# Aluminum wire stretched four times longer, resistance?

1. Sep 5, 2007

### redsealelectron

1. The problem statement, all variables and given/known data

A piece of aluminum wire has a resistance of 20C, 15.5 $$\Omega$$. If this wire is melted down and used to produce a second wire having a length four times the original length, what will the resistance of the new wire be at 20C? (Hint: The volume remains the same)

2. Relevant equations

R = $$\rho$$$$\stackrel{l}{a}$$

or

R2 = R1(1 + $$\alpha$$1[t2 - t1])

3. The attempt at a solution

R2 = R1(1 + 0)

R2 = R1 * 4

R2 = 62.0

I have plugged in the information into equation number two. As the delta t = 0, I didn't use the temperature coefficient. My answer was to multiply the initial resistance by 4, which gave me 62.0 $$\Omega$$.

Some guys in my class are saying that you have to multiply by 16, and the correct answer is 248 $$\Omega$$.

I don't see why they would multiply by 16, sure its four times longer, but does that mean the diameter of the wire went down? The volume of the wire remained constant, so I assume yes, it did get longer increasing the resistance by four, but the volume remained the same so that is all that is needed.

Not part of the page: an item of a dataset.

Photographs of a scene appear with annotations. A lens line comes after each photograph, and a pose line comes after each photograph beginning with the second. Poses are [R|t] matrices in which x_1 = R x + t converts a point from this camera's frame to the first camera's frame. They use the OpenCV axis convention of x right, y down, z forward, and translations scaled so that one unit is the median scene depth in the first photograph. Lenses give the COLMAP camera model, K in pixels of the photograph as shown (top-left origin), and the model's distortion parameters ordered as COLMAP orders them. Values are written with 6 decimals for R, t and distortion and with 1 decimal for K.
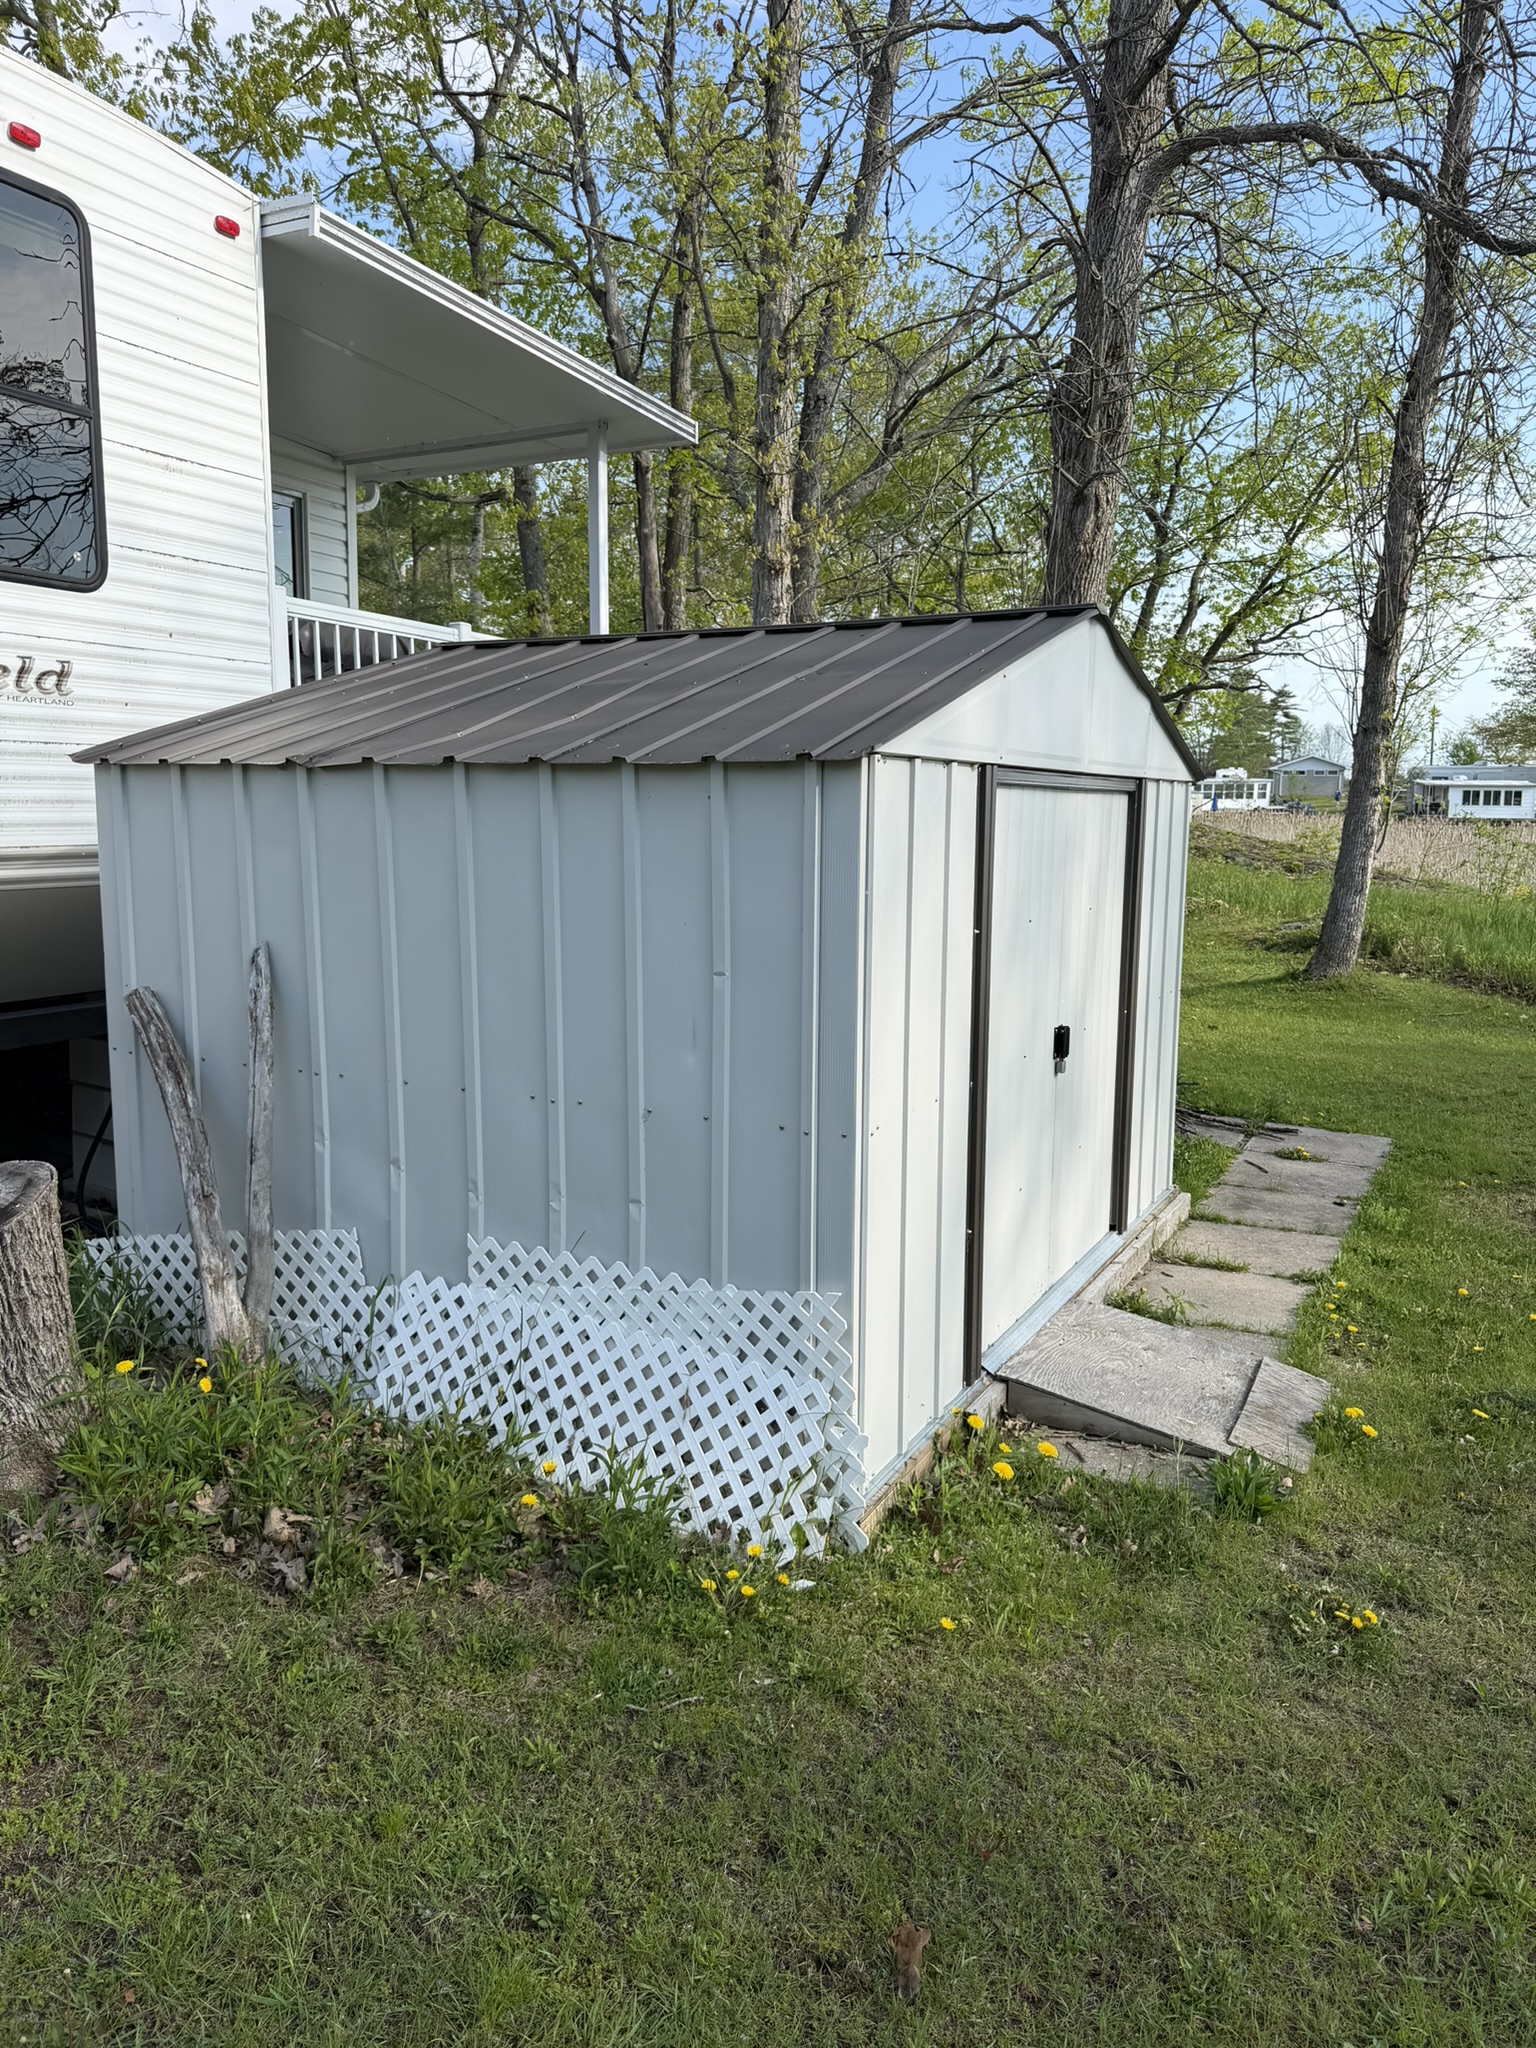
lens RADIAL K [[1442.5, 0, 777.7], [0, 1442.5, 1003.1], [0, 0, 1]] dist [0.061797, -0.083184]
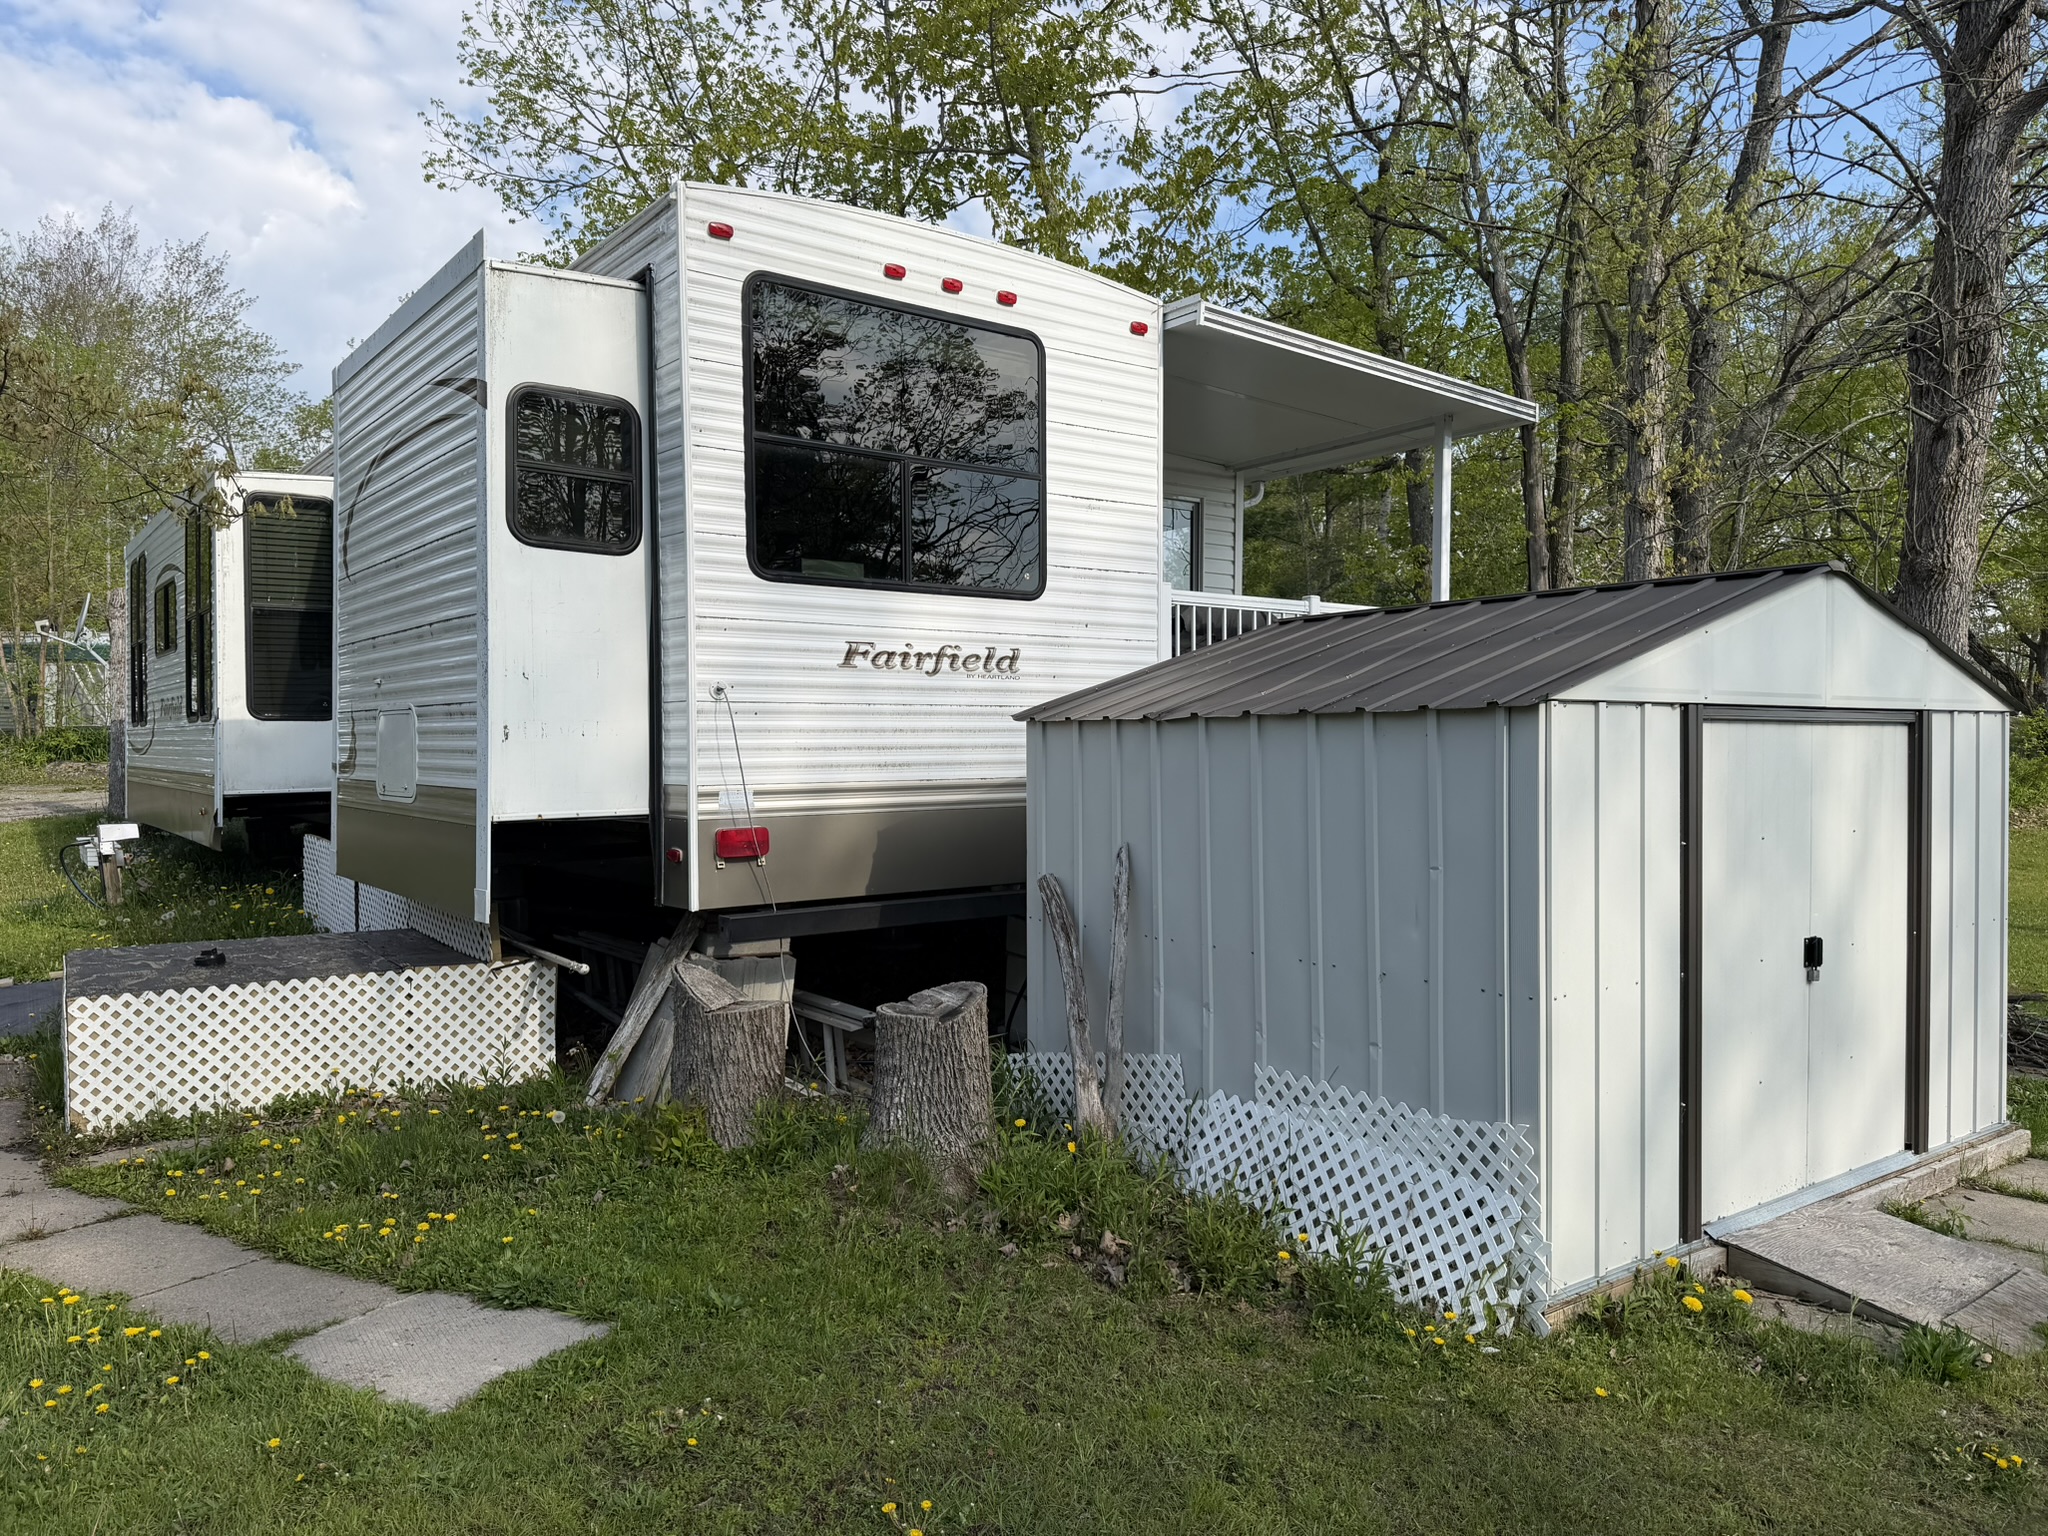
lens RADIAL K [[1442.5, 0, 1033.4], [0, 1442.5, 761.5], [0, 0, 1]] dist [0.061797, -0.083184]
pose [[0.900206, -0.009042, -0.435371, 0.172159], [-0.044832, 0.992548, -0.113310, 0.040898], [0.433151, 0.121521, 0.893092, -0.292721]]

Can anyone see if I have missed something?

2. Sep 5, 2007

### Dick

The volume of the wire is A*L, where A is the cross-sectional area and L is the length. So if volume is constant and you multiply the length by four, what happens to the cross-sectional area and how do A and L relate to total resistance.

3. Sep 5, 2007

### redsealelectron

Increasing the length increases the resistance of the wire by a factor of four. If the cross sectional area increases by a factor of four then the resistance should decrease by a factor of 16... this would be r2 = 1/4R1?

4. Sep 5, 2007

### Dick

Noooo. If L->4*L then A->A/4 so the product (which is volume) stays constant. The area DECREASES.

5. Sep 5, 2007

### redsealelectron

So the wire is now four times longer, and is now thinner then it was orginally. The cross sectional area is smaller therefore the resistance is higher then it was. So i must use R = p(L/A)? will I have to solve for the diameter of the wire?

6. Sep 5, 2007

### Dick

Yes, that's exactly what you need. L is four times bigger, A is four times smaller. You don't need the diameter. What happens to R?

7. Sep 5, 2007

### redsealelectron

Its multiplied by 16, because the length has increased by four and the area has decreased by four, initial resistance * the decreased area of four * the increased lenght of four?

8. Sep 5, 2007

### Dick

Yes. Your friends were right. For practice, what happens to the diameter? If you say it decreases by a factor 2, you would be right.

9. Sep 5, 2007

### redsealelectron

Dick, thank you for your help and letting me work through the problem. I have a better understanding now.

10. Sep 5, 2007

### Dick

No problem. Always fun if the victim of my advice finally 'gets it'.